Left to right, B-Jay Trajano, Marla Alimurong, Angela
Alimurong and (behind) Klaire Marie Trajano left
the annual Easter egg hunt at Washington Place
yesterday with large buckets full of eggs.

Children find eggs but no governor

By Treena Shapiro

The governor's residence has the biggest dining room 11-year-old Klaire Trajano has ever seen.

That was what wowed her the most as she left Washington Place with more than 50 jellybean-filled Easter eggs yesterday, although taking a picture with first lady Vicky Cayetano came in a close second.

"It feels like woo-oo-oo!" she said, clasping her hand over her mouth in excitement.

Bubbling with enthusiasm over her tour of the governor's house, Trajano was not concerned with two protesters standing next to her on Beretania Street, holding signs to bring attention to the University of Hawaii faculty strike.

This is the third year in a row Cayetano, honorary president of the Hawaii Girl Scouts, has hosted an Easter egg hunt on the Washington Place lawn. The event gives Junior Girl Scouts an opportunity to perform community service, and yesterday some 60 Juniors filled and scattered 5,000 Easter eggs across the lawn and helped give tours of the governor's mansion.

Anticipating a crowd of more than 1,000, as in the two previous years, children were limited to three eggs each. However, by the time Trajano arrived with friends and family, it was obvious attendance would be several hundred fewer, so the egg limit was lifted, and Trajano and other late arrivals got to clean up the lawn.

Girl Scout Maddison Rutigliano, 11, said that she still enjoys participating in the egg hunt after three years and plans to continue to participate as long as she stays in Hawaii. "I like it," she said. "You get to see all the kids having fun."

Rutigliano said a highlight for the kids is getting a picture with the governor and his wife.

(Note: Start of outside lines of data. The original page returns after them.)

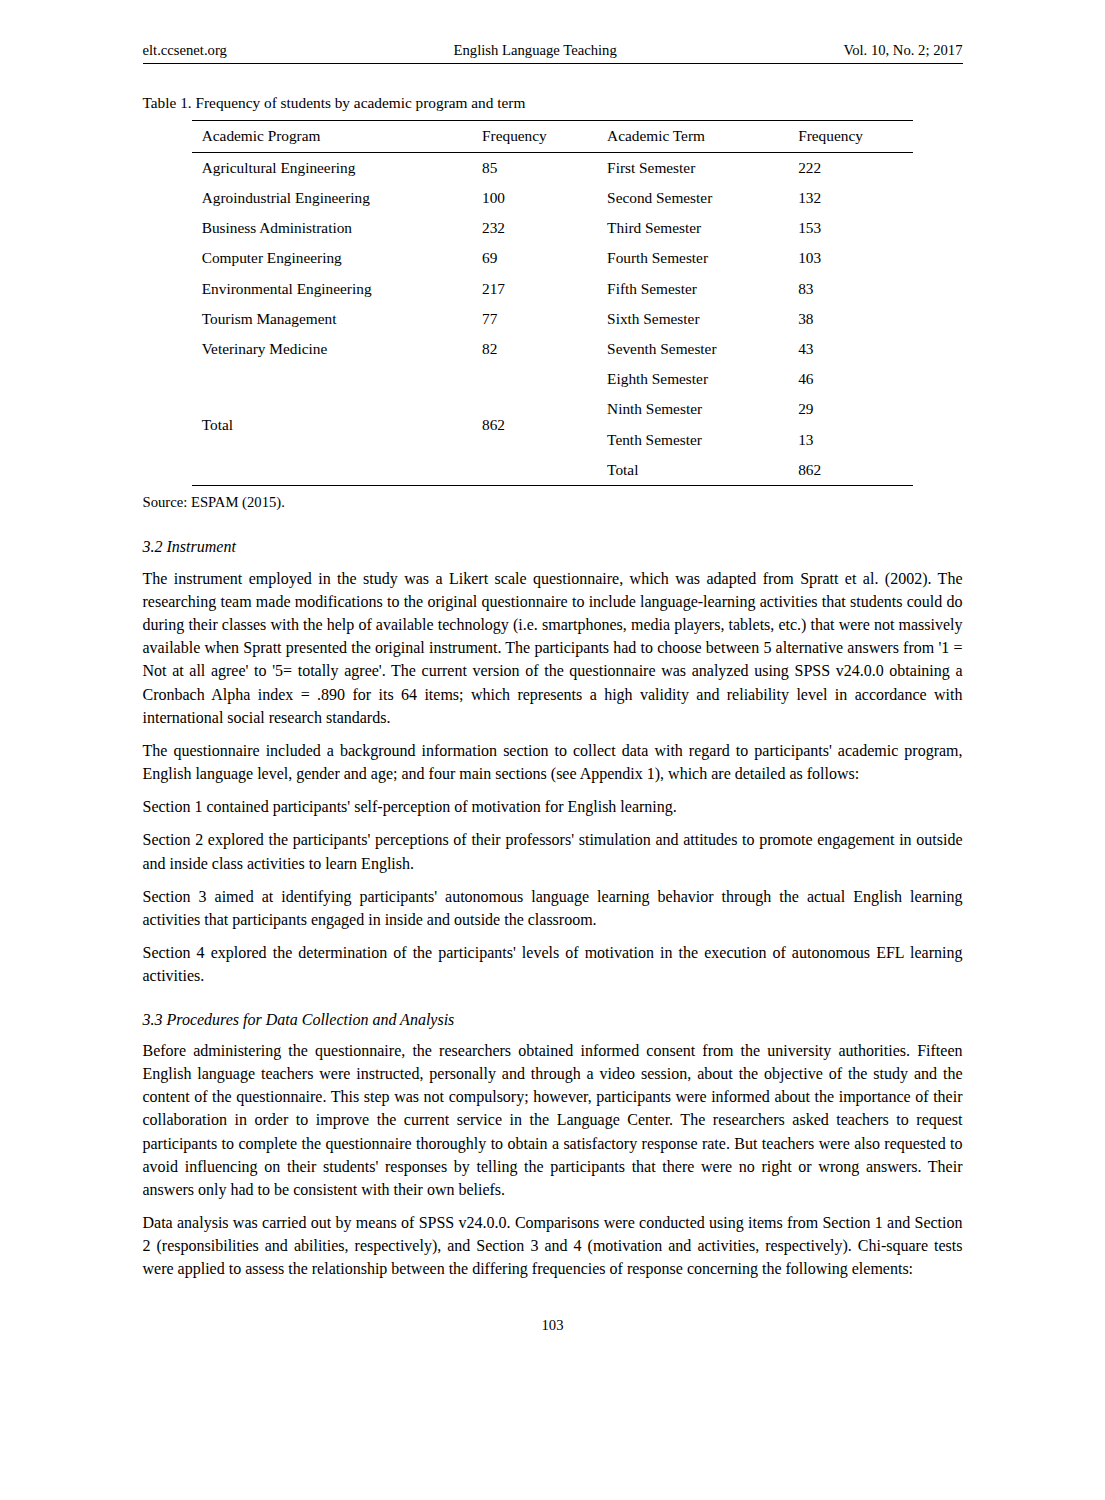elt.ccsenet.org English Language Teaching Vol. 10, No. 2; 2017
Table 1. Frequency of students by academic program and term
| Academic Program | Frequency | Academic Term | Frequency |
| --- | --- | --- | --- |
| Agricultural Engineering | 85 | First Semester | 222 |
| Agroindustrial Engineering | 100 | Second Semester | 132 |
| Business Administration | 232 | Third Semester | 153 |
| Computer Engineering | 69 | Fourth Semester | 103 |
| Environmental Engineering | 217 | Fifth Semester | 83 |
| Tourism Management | 77 | Sixth Semester | 38 |
| Veterinary Medicine | 82 | Seventh Semester | 43 |
| | | Eighth Semester | 46 |
| Total | 862 | Ninth Semester | 29 |
| Tenth Semester | 13 |
| | | Total | 862 |
Source: ESPAM (2015).
3.2 Instrument
The instrument employed in the study was a Likert scale questionnaire, which was adapted from Spratt et al. (2002). The researching team made modifications to the original questionnaire to include language-learning activities that students could do during their classes with the help of available technology (i.e. smartphones, media players, tablets, etc.) that were not massively available when Spratt presented the original instrument. The participants had to choose between 5 alternative answers from '1 = Not at all agree' to '5= totally agree'. The current version of the questionnaire was analyzed using SPSS v24.0.0 obtaining a Cronbach Alpha index = .890 for its 64 items; which represents a high validity and reliability level in accordance with international social research standards.
The questionnaire included a background information section to collect data with regard to participants' academic program, English language level, gender and age; and four main sections (see Appendix 1), which are detailed as follows:
Section 1 contained participants' self-perception of motivation for English learning.
Section 2 explored the participants' perceptions of their professors' stimulation and attitudes to promote engagement in outside and inside class activities to learn English.
Section 3 aimed at identifying participants' autonomous language learning behavior through the actual English learning activities that participants engaged in inside and outside the classroom.
Section 4 explored the determination of the participants' levels of motivation in the execution of autonomous EFL learning activities.
3.3 Procedures for Data Collection and Analysis
Before administering the questionnaire, the researchers obtained informed consent from the university authorities. Fifteen English language teachers were instructed, personally and through a video session, about the objective of the study and the content of the questionnaire. This step was not compulsory; however, participants were informed about the importance of their collaboration in order to improve the current service in the Language Center. The researchers asked teachers to request participants to complete the questionnaire thoroughly to obtain a satisfactory response rate. But teachers were also requested to avoid influencing on their students' responses by telling the participants that there were no right or wrong answers. Their answers only had to be consistent with their own beliefs.
Data analysis was carried out by means of SPSS v24.0.0. Comparisons were conducted using items from Section 1 and Section 2 (responsibilities and abilities, respectively), and Section 3 and 4 (motivation and activities, respectively). Chi-square tests were applied to assess the relationship between the differing frequencies of response concerning the following elements:
103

However, this year, Gov. Ben Cayetano did not appear, leaving Vicky Cayetano to do the bunny hop with celebrating children and Bungie the Clown.

Despite rumors that striking teachers and professors would appear at the egg hunt to confront the governor, a handful who came to Washington Place remained unobtrusive and left when they learned Cayetano would not be present.

The sole exception was Hazel Beh, a University of Hawaii law professor who stood outside Washington Place with her husband, Walter, sign-waving and blowing bubbles.

Beh said she came out "because people need to be reminded this is not a governor who cares about the university or public education. A few Easter eggs is not the way to be investing in children or college students."

"If he really cared about children, he'd be settling our strikes," said Beh, who is no longer optimistic that the strikes will be settled soon.

"It's do or die for a lot of institutes and departments (this week)," she said. "But even if they save the semester, they can't salvage the lack of learning for the last two weeks."

Beh, who specializes in contract law, said she supports students' efforts to have their tuition refunded because of the strike. Students at other universities faced with similar situations have not only secured tuition refunds, but also have recovered damages in lost wages, she said.

But inside, elementary school children harbored no ill will against the governor, and some were disappointed at not getting the chance to thank him. Chloe Raymer, 12, said, "I've been here lots of times, (and the best part is) I get to meet the governor."

Junior Girl Scout Alysha Kraft, 12, said the event would not be possible without the governor and his wife. "I think it's really nice of them to let us use their lawn to spread the Easter eggs out," she said.